• What you have to do
The lines to copy are those in the listing that hold the word "Grazia".

• Data for this exercise
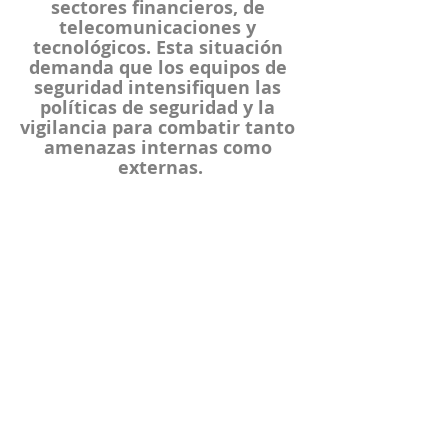
sectores financieros, de 
telecomunicaciones y 
tecnológicos. Esta situación 
demanda que los equipos de 
seguridad intensifiquen las 
políticas de seguridad y la 
vigilancia para combatir tanto 
amenazas internas como 
externas.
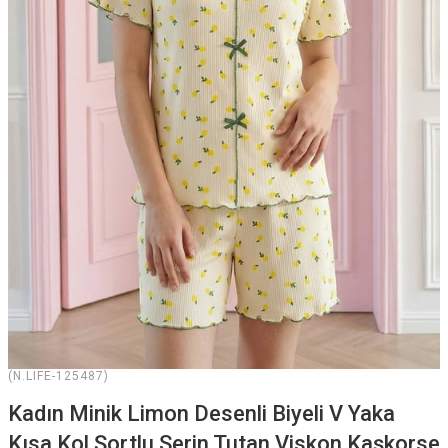
(N.LIFE-125487)
Kadın Minik Limon Desenli Biyeli V Yaka
Kısa Kol Şortlu Serin Tutan Viskon Kaşkorse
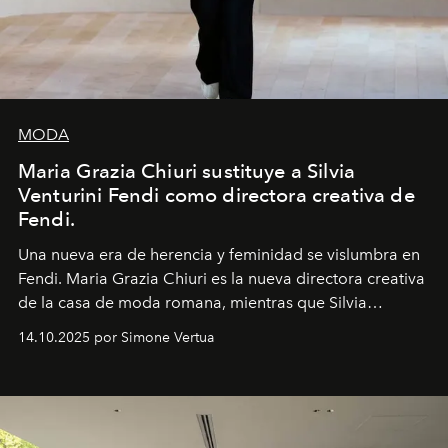
MODA
Maria Grazia Chiuri sustituye a Silvia
Venturini Fendi como directora creativa de
Fendi.
Una nueva era
de herencia y feminidad se vislumbra en
Fendi. Maria Grazia Chiuri es la nueva directora creativa
de la casa de moda romana, mientras que Silvia
Venturini Fendi continúa como Presidenta Honoraria de
14.10.2025 por Simone Vertua
Fendi.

• Response to the task
Maria Grazia Chiuri sustituye a Silvia
Fendi. Maria Grazia Chiuri es la nueva directora creativa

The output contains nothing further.